Lettre d’un émigré. La tradition et la technologie

Un des nombreux drames de l’Occident contemporain consiste dans les superstitions inculquées par la révolution que tout le monde croit, même trop souvent les gens de la tradition. Un de ces poncifs veut que la modernité, forcément révolutionnaire en ce sens, soit intimement associée au progrès technologique. Les inventions multiples et les avancées du confort seraient consubstantiels avec les développements récents de la déliquescence révolutionnaire de ces deux derniers siècles, qui sont les temps du satanisme triomphant – ces tendances délétères ont toujours existé depuis que l’homme est mortel, mais ils ont été rarement triomphant et modèles, et peut-être jamais de façon aussi dévastatrice que dans nos temps. Comme à l’accoutumé dans ce monde si manichéen qu’il en devient fatiguant, on se retrouve dans des sortes de caricatures entre celui tout gadget et celui qui refuse systématiquement tout outil qui ne vient pas du fond des âges.

Et pourtant, quelle méprise, rien n’est plus traditionnelle que la technologie. Les succès récent dans les inventions ne viennent pas de la pensée révolutionnaire, mais bien de la tradition : sans discipline, sans transmission des anciens, on tombe, comme ce qui se passe d’ailleurs ces derniers temps, dans le gadget de mauvaise qualité, l’inutile, le moche, bien loin de la tentative de trouver le beau, de produire une œuvre. Un pays traditionnel comme le Japon est en réalité bien plus avancé que nos pauvres pays décadents d’un point de vue matériel, car il est traditionnel justement : un Japonais sait bien qu’au fond une œuvre magnifique de vérité a quelque chose de divin, et que les grands monuments du passé, dans tous les sens du terme, restent incomparablement indépassable, sans empêcher, heureusement, d’œuvrer aussi à son tour dans une sorte d’émulation universelle  et vraiment positive avec nos prédécesseurs. Le progrès n’existe que dans la transmission et la contemplation du passé, dans la tradition en bref, avec le divin, source de vie et de création.

Les étrangers au Japon sont bluffés par la technologie nipponne et veulent l’opposer à la tradition, alors que rien n’est contradictoire pourtant, au contraire.

Le point sur lequel la tradition joue de façon primordiale dans la technologie, c’est dans son rapport classique par rapport à elle, qui n’a pas changé depuis que l’homme existe : les artefacts ne sont que des outils à notre service, et personne ne saurait être soumis à ces outils, qui deviennent alors gadgets, excès et autres abus, tout en étant aussi des œuvres qui peuvent refléter le divin, dans le travail et la discipline des créatures, dans l’aboutissement grâce a une transmission multiséculaire, dans sa beauté, sa vérité, voire sa bonté et le bien qu’elle répand partout, grâce à l’expérience du divin qu’elle peut fournir.

Si l’Occident a pu faire beaucoup d’œuvres encore après la révolution c’est que la tradition était partout dans le pays réel. Aujourd’hui, la mocheté généralisée et le fourvoiement complet montrent bien la limite finissante : plus de liens, plus de services, plus d’amour du proche rendent tout technologie-gadget inutile, idole contemporaine, mocheté généralisée, épuisement général.

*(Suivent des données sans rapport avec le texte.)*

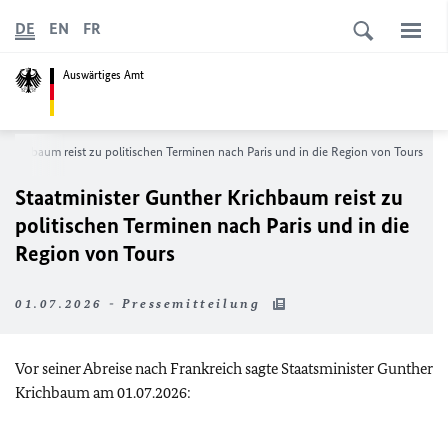
DE
EN
FR
Auswärtiges Amt
 Krichbaum reist zu politischen Terminen nach Paris und in die Region von Tours
Staatminister Gunther Krichbaum reist zu
politischen Terminen nach Paris und in die
Region von Tours
01.07.2026 - Pressemitteilung
Vor seiner Abreise nach Frankreich sagte Staatsminister Gunther
Krichbaum am 01.07.2026: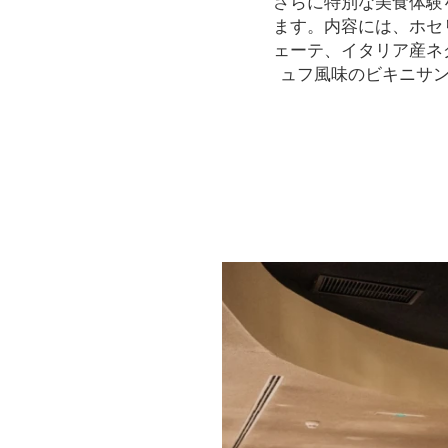
さらに特別な美食体験
ます。内容には、ホセ
ェーテ、イタリア産ネ
ュフ風味のビキニサンド、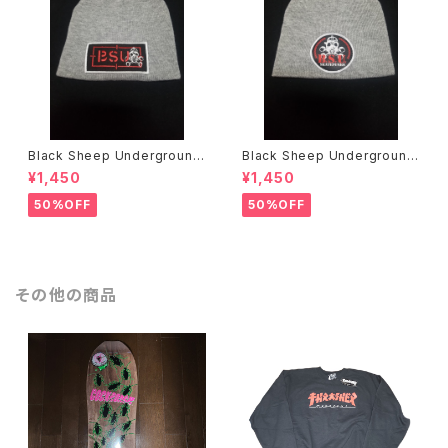
Black Sheep Underground
Black Sheep Underground
ニットキャップ
ニットキャップ
¥1,450
¥1,450
50%OFF
50%OFF
その他の商品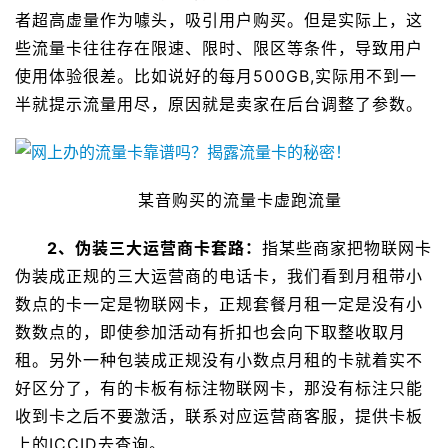
者超高虚量作为噱头，吸引用户购买。但是实际上，这
些流量卡往往存在限速、限时、限区等条件，导致用户
使用体验很差。比如说好的每月500GB,实际用不到一
半就提示流量用尽，原因就是卖家在后台调整了参数。
某音购买的流量卡虚跑流量
2、伪装三大运营商卡套路：
指某些商家把物联网卡
伪装成正规的三大运营商的电话卡，我们看到月租带小
数点的卡一定是物联网卡，正规套餐月租一定是没有小
数数点的，即使参加活动有折扣也会向下取整收取月
租。另外一种包装成正规没有小数点月租的卡就着实不
好区分了，有的卡板有标注物联网卡，那没有标注只能
收到卡之后不要激活，联系对应运营商客服，提供卡板
上的ICCID去查询。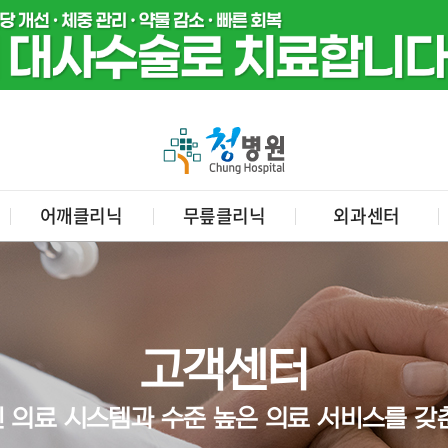
어깨클리닉
무릎클리닉
외과센터
고객센터
 의료 시스템과 수준 높은 의료 서비스를 갖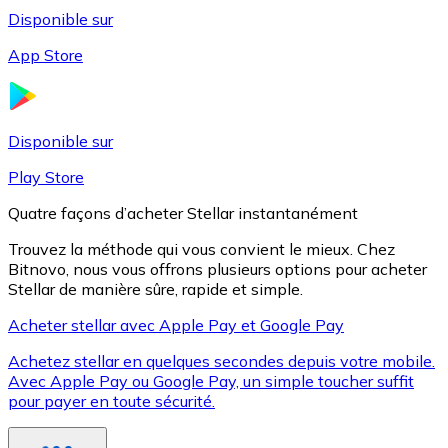
Disponible sur
App Store
Litecoin
LTC
Disponible sur
Play Store
Quatre façons d’acheter Stellar instantanément
Trouvez la méthode qui vous convient le mieux. Chez
Bitnovo, nous vous offrons plusieurs options pour acheter
Stellar de manière sûre, rapide et simple.
Acheter stellar avec Apple Pay et Google Pay
Achetez stellar en quelques secondes depuis votre mobile.
XRP
Avec Apple Pay ou Google Pay, un simple toucher suffit
pour payer en toute sécurité.
XRP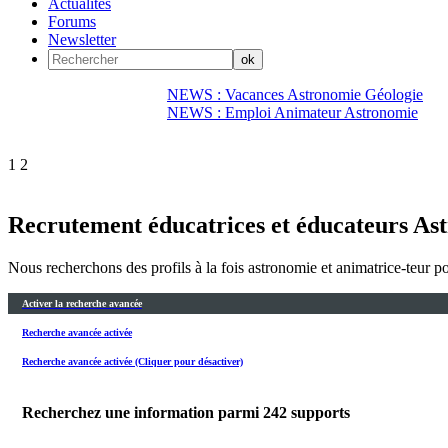
Actualités
Forums
Newsletter
NEWS : Vacances Astronomie Géologie
NEWS : Emploi Animateur Astronomie
1
2
Recrutement éducatrices et éducateurs As
Nous recherchons des profils à la fois astronomie et animatrice-teur p
Activer la recherche avancée
Recherche avancée activée
Recherche avancée activée (Cliquer pour désactiver)
Recherchez une information parmi
242
supports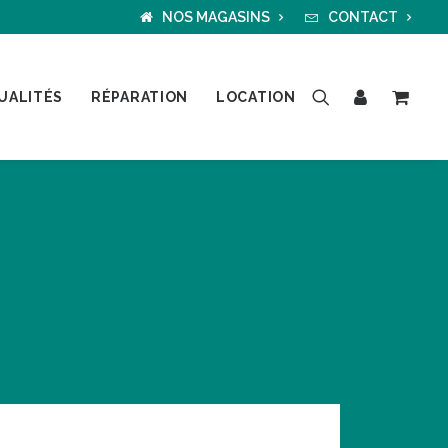
NOS MAGASINS
CONTACT
UALITÉS
RÉPARATION
LOCATION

La jeune génération pourtant retrouve la tradition sans, enfin, se cogner au progrès : les jeunes restaurateurs en herbe savent utiliser les outils à leur disposition comme des outils, pour recréer du lien grâce à internet, pour réaliser des œuvres en pensant à une fin élevée, au fond et autres. Il faut évidemment beaucoup de discipline et une volonté d’acier avec des idées claires, mais le potentiel des outils à disposition changera le siècle s’ils sont bien utilisés par les traditionnels. Il suffit d’ailleurs de voir l’affolement des révolutionnaires pourrissants au pouvoir qui veulent tout censurer, sur internet en particulier, ainsi que la re-création de liens qui se concrétisent aussi physiquement comme l’ont montré les grandes manifestations contre les simulacres de mariages républicains.

Restaurons et œuvrons en utilisant bien les outils et artefacts. Tout ce qui compte c’est de bien utiliser quelque chose de neutre au départ. Et de remettre le divin partout, à commencer dans les œuvres matérielles et les artefacts, que certains nomment aujourd’hui technologie.

Paul de Beaulias

Pour Dieu, pour le Roi, pour la France

Commentaires  

#1 Pellier Dominique 19-02-2016 08:10
Demain est fait d'aujourd'hui. on a toujours cherché à perfectionner, améliorer ce qui était avant et donc, tout vient d'hier. Comme disait, en paraphrasant, le grand Sergiu Celibidache , la mesure finale d'une oeuvre dépend de la première.